*DATA SUPPLIED*:
---
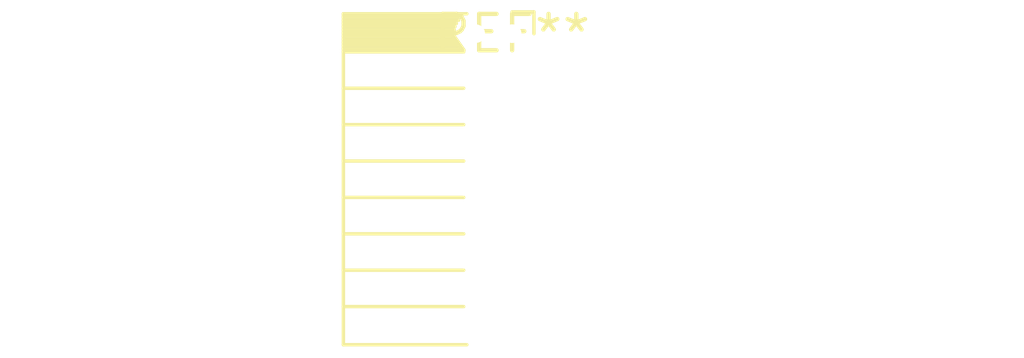
<source format=kicad_pcb>
(kicad_pcb (version 20240108) (generator pcbnew)

  (general
    (thickness 1.6)
  )

  (paper "A4")
  (layers
    (0 "F.Cu" signal)
    (31 "B.Cu" signal)
    (32 "B.Adhes" user "B.Adhesive")
    (33 "F.Adhes" user "F.Adhesive")
    (34 "B.Paste" user)
    (35 "F.Paste" user)
    (36 "B.SilkS" user "B.Silkscreen")
    (37 "F.SilkS" user "F.Silkscreen")
    (38 "B.Mask" user)
    (39 "F.Mask" user)
    (40 "Dwgs.User" user "User.Drawings")
    (41 "Cmts.User" user "User.Comments")
    (42 "Eco1.User" user "User.Eco1")
    (43 "Eco2.User" user "User.Eco2")
    (44 "Edge.Cuts" user)
    (45 "Margin" user)
    (46 "B.CrtYd" user "B.Courtyard")
    (47 "F.CrtYd" user "F.Courtyard")
    (48 "B.Fab" user)
    (49 "F.Fab" user)
    (50 "User.1" user)
    (51 "User.2" user)
    (52 "User.3" user)
    (53 "User.4" user)
    (54 "User.5" user)
    (55 "User.6" user)
    (56 "User.7" user)
    (57 "User.8" user)
    (58 "User.9" user)
  )

  (setup
    (pad_to_mask_clearance 0)
    (pcbplotparams
      (layerselection 0x00010fc_ffffffff)
      (plot_on_all_layers_selection 0x0000000_00000000)
      (disableapertmacros false)
      (usegerberextensions false)
      (usegerberattributes false)
      (usegerberadvancedattributes false)
      (creategerberjobfile false)
      (dashed_line_dash_ratio 12.000000)
      (dashed_line_gap_ratio 3.000000)
      (svgprecision 4)
      (plotframeref false)
      (viasonmask false)
      (mode 1)
      (useauxorigin false)
      (hpglpennumber 1)
      (hpglpenspeed 20)
      (hpglpendiameter 15.000000)
      (dxfpolygonmode false)
      (dxfimperialunits false)
      (dxfusepcbnewfont false)
      (psnegative false)
      (psa4output false)
      (plotreference false)
      (plotvalue false)
      (plotinvisibletext false)
      (sketchpadsonfab false)
      (subtractmaskfromsilk false)
      (outputformat 1)
      (mirror false)
      (drillshape 1)
      (scaleselection 1)
      (outputdirectory "")
    )
  )

  (net 0 "")

  (footprint "PinSocket_2x09_P1.27mm_Horizontal" (layer "F.Cu") (at 0 0))

)

</source>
---
*EXERCISE INSTRUCTIONS*:
Without copying the pictures, transcribe the entries exactly.

*WRITTEN ANSWER*:
<source format=kicad_pcb>
(kicad_pcb (version 20240108) (generator pcbnew)

  (general
    (thickness 1.6)
  )

  (paper "A4")
  (layers
    (0 "F.Cu" signal)
    (31 "B.Cu" signal)
    (32 "B.Adhes" user "B.Adhesive")
    (33 "F.Adhes" user "F.Adhesive")
    (34 "B.Paste" user)
    (35 "F.Paste" user)
    (36 "B.SilkS" user "B.Silkscreen")
    (37 "F.SilkS" user "F.Silkscreen")
    (38 "B.Mask" user)
    (39 "F.Mask" user)
    (40 "Dwgs.User" user "User.Drawings")
    (41 "Cmts.User" user "User.Comments")
    (42 "Eco1.User" user "User.Eco1")
    (43 "Eco2.User" user "User.Eco2")
    (44 "Edge.Cuts" user)
    (45 "Margin" user)
    (46 "B.CrtYd" user "B.Courtyard")
    (47 "F.CrtYd" user "F.Courtyard")
    (48 "B.Fab" user)
    (49 "F.Fab" user)
    (50 "User.1" user)
    (51 "User.2" user)
    (52 "User.3" user)
    (53 "User.4" user)
    (54 "User.5" user)
    (55 "User.6" user)
    (56 "User.7" user)
    (57 "User.8" user)
    (58 "User.9" user)
  )

  (setup
    (pad_to_mask_clearance 0)
    (pcbplotparams
      (layerselection 0x00010fc_ffffffff)
      (plot_on_all_layers_selection 0x0000000_00000000)
      (disableapertmacros false)
      (usegerberextensions false)
      (usegerberattributes false)
      (usegerberadvancedattributes false)
      (creategerberjobfile false)
      (dashed_line_dash_ratio 12.000000)
      (dashed_line_gap_ratio 3.000000)
      (svgprecision 4)
      (plotframeref false)
      (viasonmask false)
      (mode 1)
      (useauxorigin false)
      (hpglpennumber 1)
      (hpglpenspeed 20)
      (hpglpendiameter 15.000000)
      (dxfpolygonmode false)
      (dxfimperialunits false)
      (dxfusepcbnewfont false)
      (psnegative false)
      (psa4output false)
      (plotreference false)
      (plotvalue false)
      (plotinvisibletext false)
      (sketchpadsonfab false)
      (subtractmaskfromsilk false)
      (outputformat 1)
      (mirror false)
      (drillshape 1)
      (scaleselection 1)
      (outputdirectory "")
    )
  )

  (net 0 "")

  (footprint "PinSocket_2x09_P1.27mm_Horizontal" (layer "F.Cu") (at 0 0))

)

</source>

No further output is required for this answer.